Kiama Council rejects claims it failed to deliver footbridge project

The bridge over Hyams Creek in Jamberoo. A second footbridge is to be put in on the right-hand side of the road. Picture: Google Maps
The bridge over Hyams Creek in Jamberoo. A second footbridge is to be put in on the right-hand side of the road. Picture: Google Maps

Kiama Council has rejected claims it has failed to deliver a project to build a $191,000 footbridge in Jamberoo.

Three years ago, the footbridge on the western side of Churchill Street over Hyams Creek was promised to community members, and due to be finished by December, 2018.

Jamberoo locals had lobbied for a footbridge due to safety concerns, following the death of a pedestrian on the road several years ago.

In an email to the Jamberoo Valley Ratepayers and Residents Association, Cr Neil Reilly said there were aspects of the project that would impact the completion time of the project. 

"There are also matters of the installation that have created serious concerns in the area of workplace health and safety and the overall safety of the finished bridge.

"I am sorry to give you this news, as it far exceeds our undertaking to have it in place by now.

"We all believe that if things have gone wrong, and they have, it’s best to openly admit that and strive to correct the situation in a practical and safe manner." 

In response to Cr Reilly's claims, Kiama Council said there were no shortcomings with the design, and it would be completed by August this year. 

"Minor changes have been made to the detailed design during the planning and design process, as is the case with most major infrastructure projects," a spokesperson said. "The fabrication of the bridge structure has now been completed and is in the process of being sandblasted, x-rayed and painted."

Council also rejected claims the bridge was impacting on workplace health and safety.

"Council has an impeccable record when it comes to workplace health and safety and there have been no issues or matters regarding this project," a spokesperson said. 

Council conceded the project was running behind schedule. 

"This is true of a number of council projects at this time. This is as much a result of careful budgeting, by ensuring council projects are properly funded before works commence," the spokesperson said. "In fact, council chose to fabricate this footbridge in-house, which has saved ratepayers a significant amount of money.

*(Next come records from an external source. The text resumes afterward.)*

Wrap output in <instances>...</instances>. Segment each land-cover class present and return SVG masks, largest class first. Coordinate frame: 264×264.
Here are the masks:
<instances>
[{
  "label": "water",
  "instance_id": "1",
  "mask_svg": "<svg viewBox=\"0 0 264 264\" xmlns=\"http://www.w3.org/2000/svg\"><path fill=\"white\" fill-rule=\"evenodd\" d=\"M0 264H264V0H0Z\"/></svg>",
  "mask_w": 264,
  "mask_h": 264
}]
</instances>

The cost to the community has been the additional time it has taken to achieve these savings."

Council's director of engineering and works Gino Belsito, tasked to facilitate the project, has been on extended leave for nine weeks.

Another task administered by Mr Belsito, the Minnamurra River Cycleway and Boardwalk project, has also come under scrutiny from members of the public. 

When the Kiama Independent asked council to explain why the director of engineering and works was unable to fulfill his role, the response was, "He is on leave".

Council said Darren Brady was acting on his behalf. Council said Mr Belsito's leave did not have anything to do with the project delays.